**EXCERPTED PASSAGE:**
A functional and elegant piece of furniture
This supple yet firm headrest was assembled by fitting two indented pieces of wood together; it must have been considerably more stable than those which consisted of a central pillar on an oblong base. The reassuring impression of stability is reinforced by the design of the legs: two pairs of clawed feet, which grasp the little crosspiece that joins them. The feline paw was a frequent decorative motif in Egyptian furniture that was perfectly compatible with a functional structure. Two little ivory inlays join in the center, where the two sections meet. The claws are also inlaid with ivory, which stands out vividly against the red-brown wood.
Sleeping with a headrest
The headrest was a common item of furniture in Pharaonic antiquity. During the Old Kingdom, its form was inspired by the pillars of large-scale architecture. Some headrests were made of stone and may have been specially produced for tombs. During the first half of the New Kingdom, in the 18th Dynasty, it was customary for the deceased to be buried with his belongings, so many authentic furniture items from this period have survived, with traces of wear to prove that they really were used in houses. The curved neck rest of this piece appears to be polished by use.

**EXTRACTED INFORMATION:**
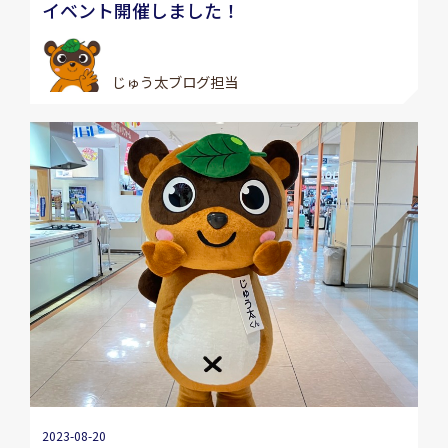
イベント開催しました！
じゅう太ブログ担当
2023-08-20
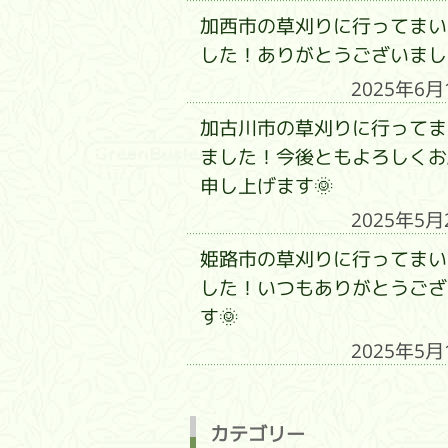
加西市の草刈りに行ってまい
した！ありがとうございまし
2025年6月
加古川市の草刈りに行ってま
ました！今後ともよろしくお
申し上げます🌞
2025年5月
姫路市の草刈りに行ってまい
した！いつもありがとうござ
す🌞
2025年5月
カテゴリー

==

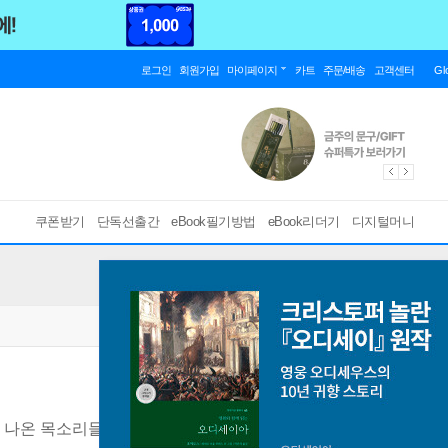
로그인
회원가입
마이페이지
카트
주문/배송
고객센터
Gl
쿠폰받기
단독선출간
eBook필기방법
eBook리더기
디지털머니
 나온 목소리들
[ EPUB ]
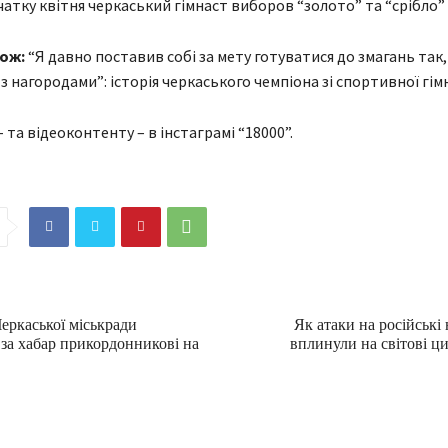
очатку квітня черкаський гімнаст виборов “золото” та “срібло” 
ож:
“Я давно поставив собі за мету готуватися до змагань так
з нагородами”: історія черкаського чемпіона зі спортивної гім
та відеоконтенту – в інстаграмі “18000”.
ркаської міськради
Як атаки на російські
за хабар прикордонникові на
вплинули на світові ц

**ASSIGNMENT A:** According to the headrest passage, what inspired the form of headrests during the Old Kingdom?
**ASSIGNMENT B:** Write the next paragraph of the passage on the Egyptian headrest, picking up after its last sentence.
The listing has no connection to the headrest passage.

**FINAL ANSWER A:** The pillars of large-scale architecture.

**FINAL ANSWER B:**
A chapter from the Book of the Dead: the formula for the headrest
In the New Kingdom Book of the Dead, one chapter (43, according to Egyptologists' numbering scheme) is illustrated with the image of a headrest. The text of one version is as follows:
"The Chapter of Not Letting the Head of a Man Be Cut Off from His Body in Khert-Neter
The Osiris Ani saith: I am a Great One, the son of a Great One. [I am] Fire, the son of Fire, to whom was given his head after it had been cut off. The head of Osiris was not removed from his body, and the head of Osiris Ani shall not be removed from his body. I have knitted myself together, I have made myself whole and complete. I shall renew my youth. I am Osiris Himself, the Lord of Eternity." (translated by E. A. Wallis Budge)
The headrest was the natural place of protection for the deceased's head. During the Middle Kingdom, it was placed under the head of the mummy. During the Late Period, a hematite amulet in the form of a headrest was inserted into the wrappings under the mummy's neck.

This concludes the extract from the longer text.